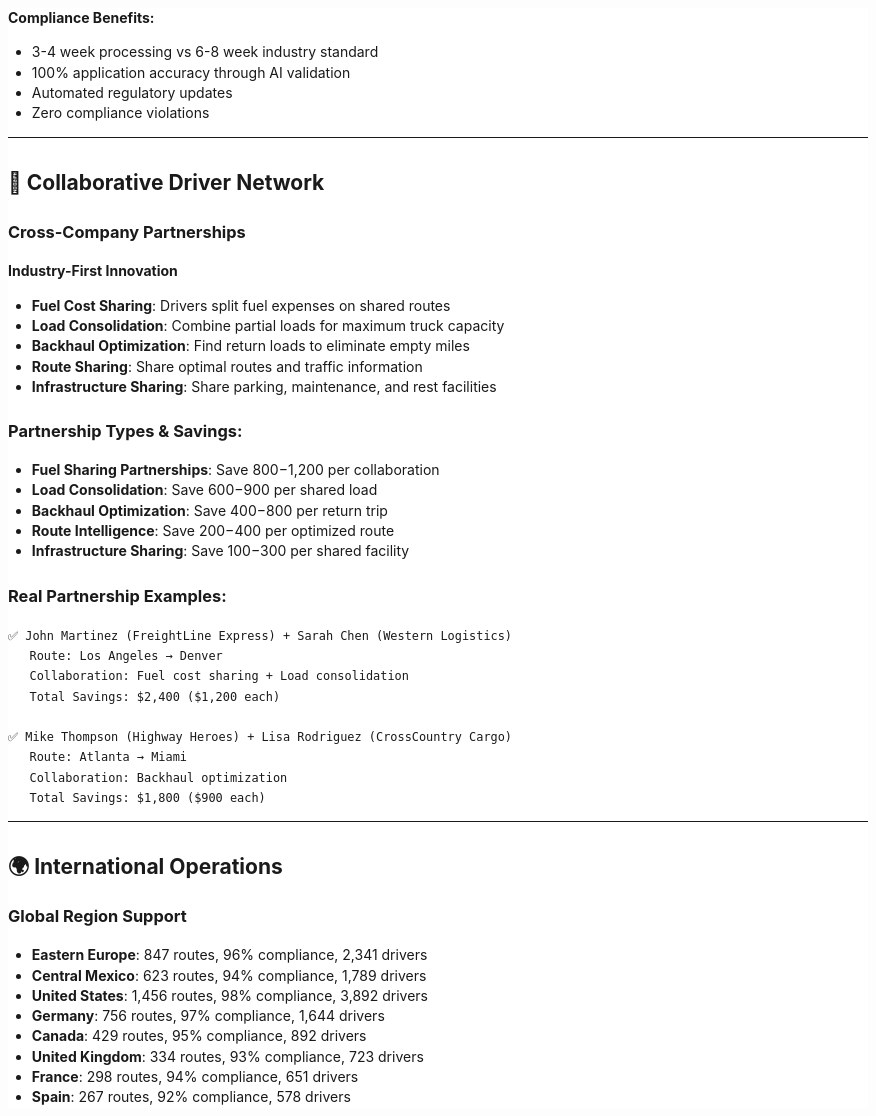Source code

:**Compliance Benefits:**
- 3-4 week processing vs 6-8 week industry standard
- 100% application accuracy through AI validation
- Automated regulatory updates
- Zero compliance violations

---

## 🤝 Collaborative Driver Network

### Cross-Company Partnerships
**Industry-First Innovation**

- **Fuel Cost Sharing**: Drivers split fuel expenses on shared routes
- **Load Consolidation**: Combine partial loads for maximum truck capacity
- **Backhaul Optimization**: Find return loads to eliminate empty miles
- **Route Sharing**: Share optimal routes and traffic information
- **Infrastructure Sharing**: Share parking, maintenance, and rest facilities

### Partnership Types & Savings:
- **Fuel Sharing Partnerships**: Save $800-$1,200 per collaboration
- **Load Consolidation**: Save $600-$900 per shared load
- **Backhaul Optimization**: Save $400-$800 per return trip
- **Route Intelligence**: Save $200-$400 per optimized route
- **Infrastructure Sharing**: Save $100-$300 per shared facility

### Real Partnership Examples:
```
✅ John Martinez (FreightLine Express) + Sarah Chen (Western Logistics)
   Route: Los Angeles → Denver
   Collaboration: Fuel cost sharing + Load consolidation
   Total Savings: $2,400 ($1,200 each)

✅ Mike Thompson (Highway Heroes) + Lisa Rodriguez (CrossCountry Cargo)
   Route: Atlanta → Miami
   Collaboration: Backhaul optimization
   Total Savings: $1,800 ($900 each)
```

---

## 🌍 International Operations

### Global Region Support
- **Eastern Europe**: 847 routes, 96% compliance, 2,341 drivers
- **Central Mexico**: 623 routes, 94% compliance, 1,789 drivers
- **United States**: 1,456 routes, 98% compliance, 3,892 drivers
- **Germany**: 756 routes, 97% compliance, 1,644 drivers
- **Canada**: 429 routes, 95% compliance, 892 drivers
- **United Kingdom**: 334 routes, 93% compliance, 723 drivers
- **France**: 298 routes, 94% compliance, 651 drivers
- **Spain**: 267 routes, 92% compliance, 578 drivers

- Work instruction
Write out an exact copy of the listing, first line through the line containing "### Cross-Company Partnerships", with the pictures left out.

- Solved exercise
Source code

:**Compliance Benefits:**
- 3-4 week processing vs 6-8 week industry standard
- 100% application accuracy through AI validation
- Automated regulatory updates
- Zero compliance violations

---

## 🤝 Collaborative Driver Network

### Cross-Company Partnerships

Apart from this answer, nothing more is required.